Pour la catalogne qui occupe aujourd’hui l’essentiel de l’actualité, ce qui est déplorable, c’est que d’un coté comme de l’autre de l’autre on ne se préoccupe pas des vrais questions qui sont existentielles pour la survie de toute les régions d’Espagne, comme, par exemple, le problème de l’eau avec des cultures hyper intensives de fraises et autres fruits et légumes, copieusement arrosées de glysophate, malathion, diazinon, classés cancérogènes par plusieurs instances scientifiques. Le tout sous le patronage des MONSANTO et consorts. Comment comprendre que des populations si proches refusent de « vivre ensemble ». Si tous ces manifestants qui depuis des jours et des semaines occupent les rues des villes de Barcelonne et Madrid en s’opposant les uns aux autres mettaient autant d’ardeur à défendre la vie de la planète, il n‘y aurait plus de gros problèmes écologique »
Rejet de la tendance à l’uniformisation par des recours nationalistes régionaux très dangereux
Force est de constater que malgré la mondialisation, les nouvelles technologies de la communication qui rapprochent les individus et peuvent induire des standardisations à l’échelle planétaire, notamment sur le plan alimentaire avec des symboles de « mal bouffe » tel que « Mac’Do, « Coca « et autres, n’efface pas pour autant les replis identitaires et les nationalismes divers au profit d’une uniformisation à l’échelle de la planète. Bien au contraire, le référent national et régional apparaît bien souvent comme le seul lien légitime, tant est si bien qu’au moment où les hommes ont tendance à se ressembler de plus en plus, avec des mœurs et des comportements standardisés, les divers nationalismes s’expriment avec une vigueur renouvelée. Ce paradoxe réside peut-être là, dans cette tension existante entre un monde aux traits de plus en plus communs et des individus souhaitant conserver une identité propre, considérée comme plus proche, plus familière, en somme rassurante tel qu’ils pensent le retrouver au sein d’un nationalisme régional.

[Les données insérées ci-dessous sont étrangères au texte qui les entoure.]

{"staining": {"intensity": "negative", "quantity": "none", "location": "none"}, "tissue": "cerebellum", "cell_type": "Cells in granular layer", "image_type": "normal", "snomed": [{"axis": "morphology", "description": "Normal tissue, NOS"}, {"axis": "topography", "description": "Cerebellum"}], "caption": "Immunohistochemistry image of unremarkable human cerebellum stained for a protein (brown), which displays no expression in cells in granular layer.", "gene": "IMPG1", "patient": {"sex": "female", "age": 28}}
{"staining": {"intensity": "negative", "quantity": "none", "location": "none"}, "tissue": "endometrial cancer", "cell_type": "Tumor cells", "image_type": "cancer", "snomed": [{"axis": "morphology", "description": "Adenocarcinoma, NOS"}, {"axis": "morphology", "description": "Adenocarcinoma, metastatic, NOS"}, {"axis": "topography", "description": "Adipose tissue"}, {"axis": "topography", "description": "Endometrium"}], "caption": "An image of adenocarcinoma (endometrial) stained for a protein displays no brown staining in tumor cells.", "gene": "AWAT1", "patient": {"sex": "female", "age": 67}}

Il s’avère que l’Union européenne qui s’est construite par traités économiques successifs, très souvent au service exclusif des marchés Boursiers et du monde financier, n’est en rien un espace où le patrimoine symbolique, par quoi les nations ont su proposer aux individus un intérêt collectif, une protection, une fraternité, lui fait incontestablement défaut. Mais, le repli sur des identités régionales en tant que refuge, bien qu’il soit important de valoriser la biodiversité des cultures des traditions, apparaît dès lors, particulièrement dangereux dans le contexte mondial actuel.
Nationalismes régionaux, risque de « Yougoslavisation » ?
Le nationalisme trouve son fondement le plus souvent dans la langue et dans le territoire. La culture, dont la langue, comme moyen d’affirmation identitaire, le territoire, par la volonté de réunir en son sein l’ensemble des populations qui partagent la même langue et valeurs cultuelles et culturelles. Mais, cela peut conduire à vouloir expulser de son territoire, par la violence, les représentants d’autres ethnies ou populations minoritaires exprimant une culture différente ou des choix politiques fondamentaux divergeant en regard, par exemple, des volontés d’indépendance régionales ou non. Combien de fois, ici en France, a-t-on entendu des déclamations appelant au rejet de certaines populations, non parce qu’elles commettaient des actes délictueux ou mettaient en péril la société, mais parce qu’elles avaient des coutumes et une façon de vivre différente.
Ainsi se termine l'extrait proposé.